In tale atto parlamentare i deputati eletti dagli italiani all’estero, dopo aver sottolineato la funzione strategica della politica estera e della rete diplomatico-consolare per la promozione del sistema paese proprio in un contesto di crisi ed aver osservato la “sproporzionata erosione delle risorse finanziarie assegnate al bilancio del Ministero degli Affari esteri” e la situazione dell’offerta linguistica e culturale dell’Italia nel mondo, che oggi “è posizionata al minimo storico”, hanno chiesto al Governo di impegnarsi su tre punti fondamentali per le politiche in favore delle comunità italiane nel mondo, ovvero l’offerta linguistico-formativa, la parità di trattamento fiscale ai fini IMU con gli italiani residenti in Italia per la prima casa e una revisione della riorganizzazione della rete diplomatico-consolare.

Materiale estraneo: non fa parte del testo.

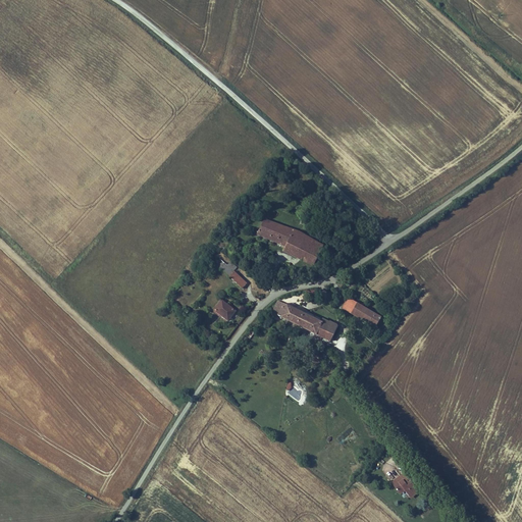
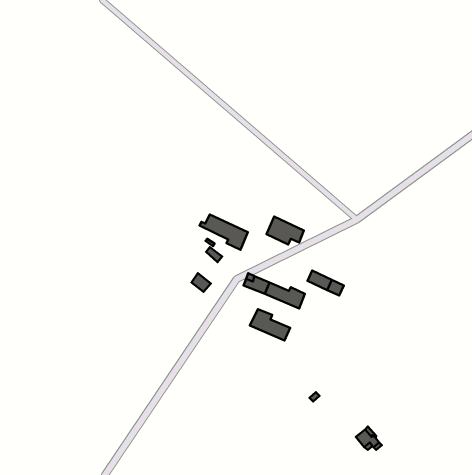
building: [251,218,304,257] -> [199,214,248,250]
building: none -> [250,309,290,340]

Nello specifico i deputati eletti all’estero hanno chiesto al Governo di impegnarsi “ad attivare prontamente iniziative e programmi concreti di sostegno dell’offerta di lingua e cultura italiana, ricorrendo alle risorse individuate da Governo e Parlamento in sede di conversione in legge del D.L. 30 maggio 2012, n. 67, ammontanti a due milioni di euro, e provvedendo a reintegrare, con il primo provvedimento utile, le risorse volte a qualificare l’offerta di lingua e cultura italiana all’estero”.

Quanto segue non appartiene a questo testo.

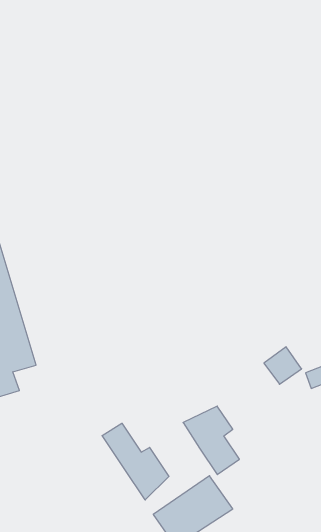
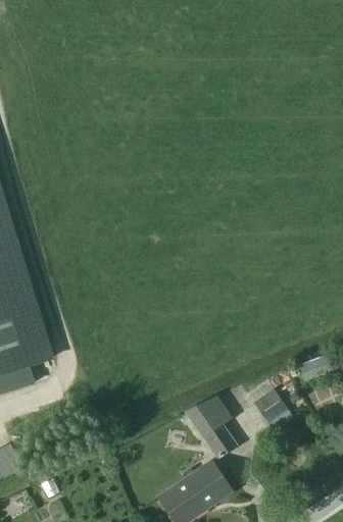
building: [264,347,302,384] -> [253,388,288,423]
building: [102,423,169,500] -> none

Inoltre, gli eletti all’estero hanno impegnato il Governo “a introdurre una moratoria quadriennale prima di prevedere ulteriori chiusure di uffici consolari o di sedi diplomatiche, escludendo, in ogni caso, ogni ulteriore razionalizzazione che non sia preceduta da una efficace e selettiva riorganizzazione della spesa del Ministero degli Affari Esteri, così come di una ponderata valutazione, da svolgere con il coinvolgimento del Parlamento, delle esigenze di carattere amministrativo dei cittadini italiani emigrati nonché del necessario supporto alla promozione del sistema Italia nello scenario globale”.
Invece, il punto del dispositivo che impegnava il Governo “a ristabilire, con apposito provvedimento, la parità di diritto tra i cittadini italiani residenti in Italia e i cittadini italiani emigrati in materia di Imposta Municipale Unica (IMU), affinché l’unità immobiliare posseduta in Italia a titolo di proprietà o di usufrutto da cittadini italiani residenti all’estero venga considerata abitazione principale” è stato ritenuto non attinente in materia, e quindi inammissibile, dalla Presidenza della Camera. Nemmeno l’accalorato intervento in Aula dell’on. Franco Narducci, volto ad ottenere la riconsiderazione della decisione di inammissibilità, ha smosso la Presidenza della Camera, che ha confermato la decisione di inammissibilità.
Un fatto inaccettabile – come ha sostenuto Narducci – che, rivolgendosi al Presidente, ha sottolineato come “il Governo, rivedendo le norme sull’IMU (e il Parlamento, del resto), ha creato due categorie di cittadini italiani (che costituzionalmente sono tutti uguali): una categoria di «serie A» e una categoria di «serie B». Vada il Governo – ha incalzato Narducci – a spiegare ai nostri operai sessantenni a Wolfsburg e in altre parti del mondo, che hanno fatto il bene di questo Paese e hanno investito i loro risparmi in Italia, per quale motivo devono pagare la loro casa, adibita a loro esclusivo uso personale, come se non fossero cittadini italiani. Non capiamo perché debba essere inammissibile questo quesito".